## What to work on
Look through the entries below and count the lines with the word "Left" in them; give only the number.

## Excerpted data
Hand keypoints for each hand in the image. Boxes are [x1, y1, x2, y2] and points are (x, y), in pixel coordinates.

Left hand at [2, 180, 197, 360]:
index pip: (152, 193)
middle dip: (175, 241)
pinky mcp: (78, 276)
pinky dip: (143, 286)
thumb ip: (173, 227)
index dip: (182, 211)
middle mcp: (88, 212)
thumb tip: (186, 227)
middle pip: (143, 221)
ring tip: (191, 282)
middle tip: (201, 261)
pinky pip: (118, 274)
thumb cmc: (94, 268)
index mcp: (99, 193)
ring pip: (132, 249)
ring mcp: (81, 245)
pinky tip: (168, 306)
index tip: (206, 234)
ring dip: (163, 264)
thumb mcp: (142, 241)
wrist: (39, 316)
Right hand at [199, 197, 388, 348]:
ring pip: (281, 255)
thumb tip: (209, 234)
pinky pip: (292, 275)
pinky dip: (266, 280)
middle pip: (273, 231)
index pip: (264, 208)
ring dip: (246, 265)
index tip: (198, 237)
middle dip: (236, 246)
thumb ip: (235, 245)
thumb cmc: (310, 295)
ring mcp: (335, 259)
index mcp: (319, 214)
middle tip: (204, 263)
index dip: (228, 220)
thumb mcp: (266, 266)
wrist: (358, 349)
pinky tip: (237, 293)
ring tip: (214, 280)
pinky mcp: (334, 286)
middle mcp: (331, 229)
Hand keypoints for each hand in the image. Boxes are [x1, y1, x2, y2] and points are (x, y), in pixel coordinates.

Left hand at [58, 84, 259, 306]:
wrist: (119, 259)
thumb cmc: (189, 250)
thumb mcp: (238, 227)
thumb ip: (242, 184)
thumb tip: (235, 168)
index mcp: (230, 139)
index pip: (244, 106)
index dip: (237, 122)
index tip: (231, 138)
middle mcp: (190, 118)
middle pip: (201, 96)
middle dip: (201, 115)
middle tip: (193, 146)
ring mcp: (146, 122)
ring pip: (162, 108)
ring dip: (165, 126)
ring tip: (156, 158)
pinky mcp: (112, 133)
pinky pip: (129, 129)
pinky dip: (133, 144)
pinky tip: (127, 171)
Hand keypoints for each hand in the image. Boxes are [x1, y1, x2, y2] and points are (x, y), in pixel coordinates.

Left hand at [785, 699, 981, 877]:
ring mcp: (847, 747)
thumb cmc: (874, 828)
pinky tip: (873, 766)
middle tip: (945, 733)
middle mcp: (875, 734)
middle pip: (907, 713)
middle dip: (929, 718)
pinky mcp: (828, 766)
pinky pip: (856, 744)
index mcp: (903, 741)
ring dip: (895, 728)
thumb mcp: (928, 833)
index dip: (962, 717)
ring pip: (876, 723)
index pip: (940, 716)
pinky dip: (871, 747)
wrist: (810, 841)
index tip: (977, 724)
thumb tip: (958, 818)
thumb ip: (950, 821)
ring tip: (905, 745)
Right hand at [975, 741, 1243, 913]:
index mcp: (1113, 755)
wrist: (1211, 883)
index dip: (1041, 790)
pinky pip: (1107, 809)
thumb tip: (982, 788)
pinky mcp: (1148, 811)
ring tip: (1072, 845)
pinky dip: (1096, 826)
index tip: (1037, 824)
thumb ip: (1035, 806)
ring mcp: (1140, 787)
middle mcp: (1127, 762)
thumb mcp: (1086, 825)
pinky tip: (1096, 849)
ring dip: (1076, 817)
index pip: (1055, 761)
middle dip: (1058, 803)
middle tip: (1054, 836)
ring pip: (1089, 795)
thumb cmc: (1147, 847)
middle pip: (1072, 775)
==
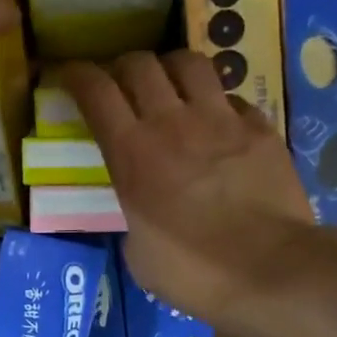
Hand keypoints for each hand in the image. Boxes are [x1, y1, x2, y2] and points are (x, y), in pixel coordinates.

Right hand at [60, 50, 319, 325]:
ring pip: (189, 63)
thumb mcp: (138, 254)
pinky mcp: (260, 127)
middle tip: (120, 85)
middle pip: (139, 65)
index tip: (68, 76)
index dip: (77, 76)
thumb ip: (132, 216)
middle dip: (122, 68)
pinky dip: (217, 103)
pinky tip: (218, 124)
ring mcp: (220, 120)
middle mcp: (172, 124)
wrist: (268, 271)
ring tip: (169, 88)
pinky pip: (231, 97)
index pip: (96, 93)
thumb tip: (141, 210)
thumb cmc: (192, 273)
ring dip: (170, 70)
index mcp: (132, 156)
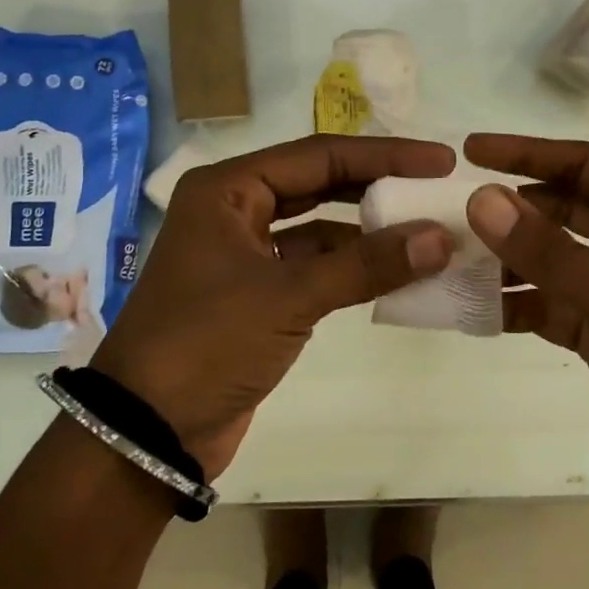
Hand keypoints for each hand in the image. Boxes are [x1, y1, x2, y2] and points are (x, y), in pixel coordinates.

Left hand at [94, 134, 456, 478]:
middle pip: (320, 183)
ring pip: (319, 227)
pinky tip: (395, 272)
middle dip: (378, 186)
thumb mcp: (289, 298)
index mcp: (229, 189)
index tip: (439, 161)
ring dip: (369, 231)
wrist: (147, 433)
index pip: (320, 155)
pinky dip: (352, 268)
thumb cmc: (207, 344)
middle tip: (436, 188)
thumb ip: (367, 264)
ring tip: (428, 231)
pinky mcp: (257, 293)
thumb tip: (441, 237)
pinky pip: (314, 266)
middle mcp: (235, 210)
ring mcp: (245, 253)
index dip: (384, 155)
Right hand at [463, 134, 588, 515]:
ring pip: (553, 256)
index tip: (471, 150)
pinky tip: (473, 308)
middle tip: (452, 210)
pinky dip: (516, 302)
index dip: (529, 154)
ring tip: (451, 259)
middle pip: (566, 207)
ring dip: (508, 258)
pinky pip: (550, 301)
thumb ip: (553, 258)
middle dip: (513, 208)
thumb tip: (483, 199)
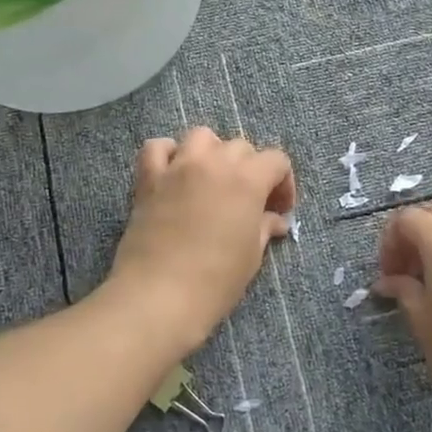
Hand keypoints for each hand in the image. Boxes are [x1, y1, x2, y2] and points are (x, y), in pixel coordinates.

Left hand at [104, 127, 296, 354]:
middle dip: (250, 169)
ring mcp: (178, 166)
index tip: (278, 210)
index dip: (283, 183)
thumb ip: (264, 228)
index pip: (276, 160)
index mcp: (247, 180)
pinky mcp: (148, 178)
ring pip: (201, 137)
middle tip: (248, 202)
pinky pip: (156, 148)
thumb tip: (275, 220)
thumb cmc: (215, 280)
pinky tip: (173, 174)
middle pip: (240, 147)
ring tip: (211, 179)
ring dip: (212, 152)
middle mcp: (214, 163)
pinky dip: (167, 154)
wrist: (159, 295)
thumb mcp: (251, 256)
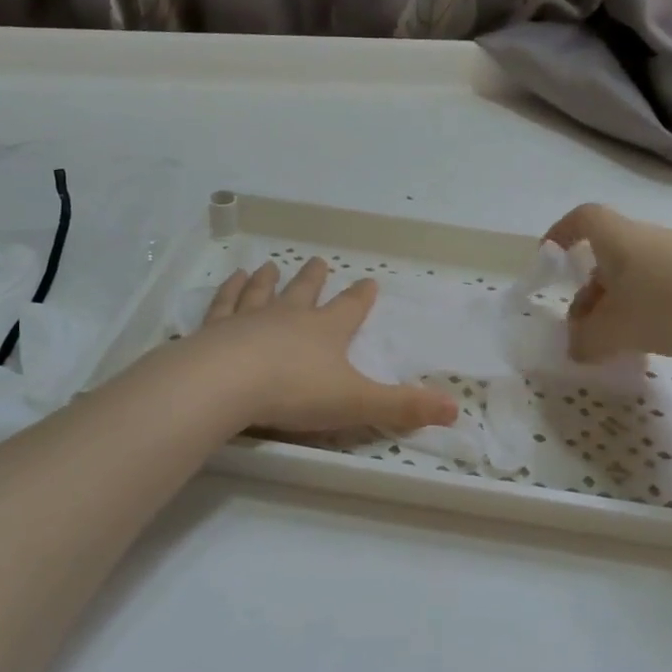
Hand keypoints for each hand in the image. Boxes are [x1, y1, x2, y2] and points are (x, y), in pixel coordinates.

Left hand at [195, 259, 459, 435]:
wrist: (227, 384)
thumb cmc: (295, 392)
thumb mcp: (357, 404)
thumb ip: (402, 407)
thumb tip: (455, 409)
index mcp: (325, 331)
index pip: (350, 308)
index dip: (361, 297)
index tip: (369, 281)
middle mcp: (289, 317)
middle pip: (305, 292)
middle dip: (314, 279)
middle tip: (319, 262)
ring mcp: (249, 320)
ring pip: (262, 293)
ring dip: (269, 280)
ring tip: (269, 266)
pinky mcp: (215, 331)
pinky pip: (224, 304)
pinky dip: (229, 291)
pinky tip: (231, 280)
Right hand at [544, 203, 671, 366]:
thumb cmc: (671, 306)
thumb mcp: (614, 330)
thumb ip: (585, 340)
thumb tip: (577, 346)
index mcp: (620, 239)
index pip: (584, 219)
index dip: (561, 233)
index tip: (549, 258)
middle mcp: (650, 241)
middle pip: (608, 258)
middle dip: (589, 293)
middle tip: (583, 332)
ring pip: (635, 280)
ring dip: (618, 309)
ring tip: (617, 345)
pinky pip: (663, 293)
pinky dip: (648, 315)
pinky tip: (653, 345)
==
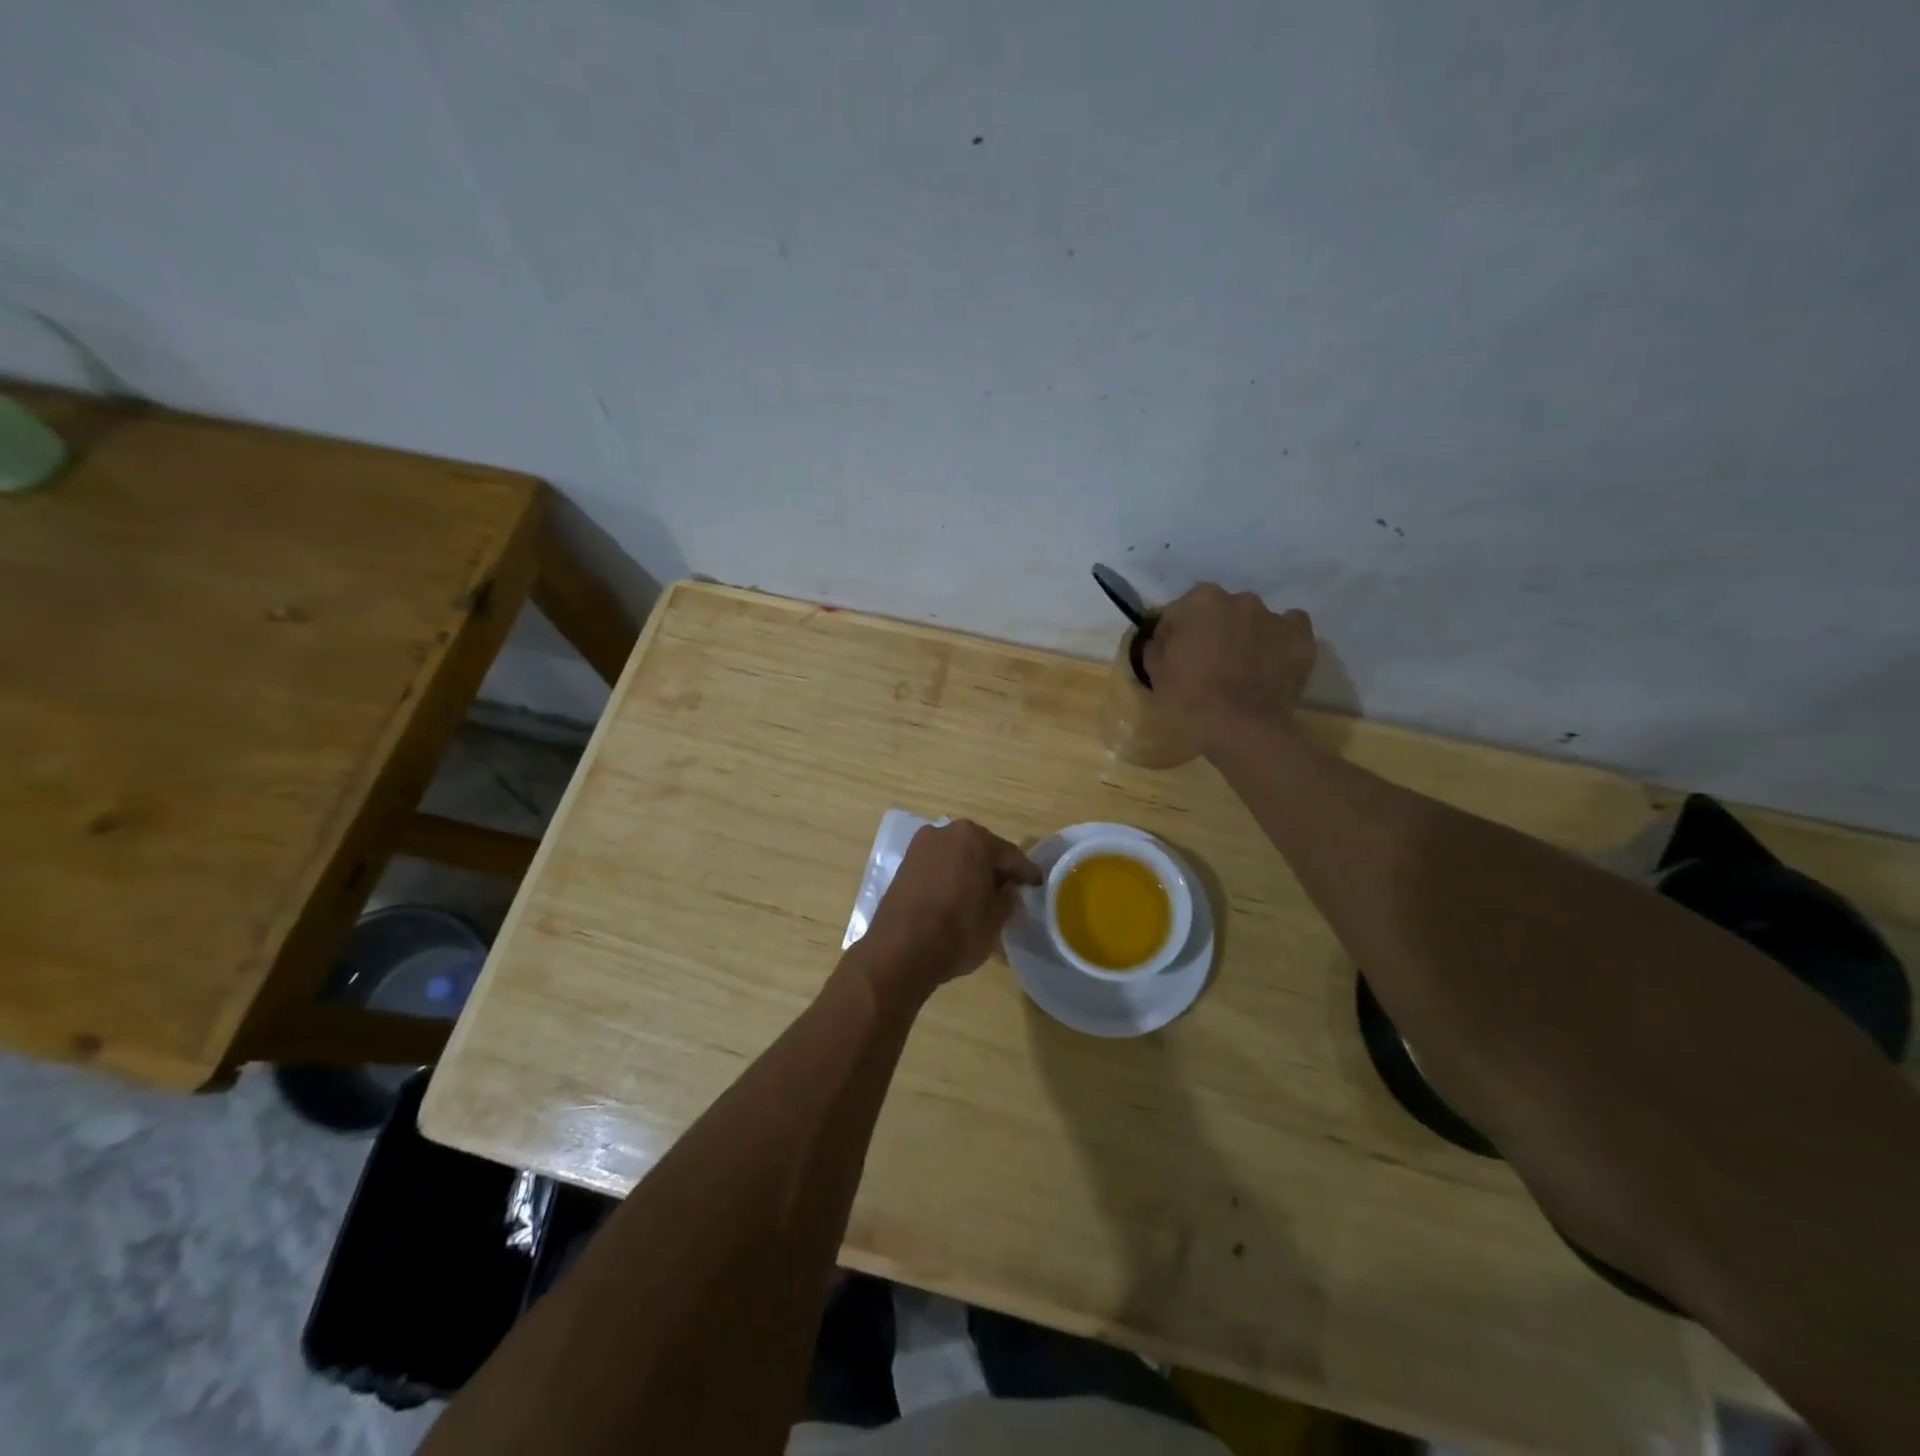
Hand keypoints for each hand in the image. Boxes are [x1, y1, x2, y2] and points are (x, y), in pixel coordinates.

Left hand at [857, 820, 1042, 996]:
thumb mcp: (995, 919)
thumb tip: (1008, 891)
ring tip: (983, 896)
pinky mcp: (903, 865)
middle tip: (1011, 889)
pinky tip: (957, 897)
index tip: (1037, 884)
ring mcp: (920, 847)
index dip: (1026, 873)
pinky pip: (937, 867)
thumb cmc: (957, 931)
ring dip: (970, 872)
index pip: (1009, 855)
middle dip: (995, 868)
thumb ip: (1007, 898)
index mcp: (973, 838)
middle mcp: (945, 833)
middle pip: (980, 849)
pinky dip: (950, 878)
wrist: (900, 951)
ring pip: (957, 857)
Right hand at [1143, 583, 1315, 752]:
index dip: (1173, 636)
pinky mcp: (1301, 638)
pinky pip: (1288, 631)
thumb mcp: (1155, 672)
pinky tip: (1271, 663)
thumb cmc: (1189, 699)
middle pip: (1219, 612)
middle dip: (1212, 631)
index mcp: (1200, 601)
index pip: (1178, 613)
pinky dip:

## Exercise solution
7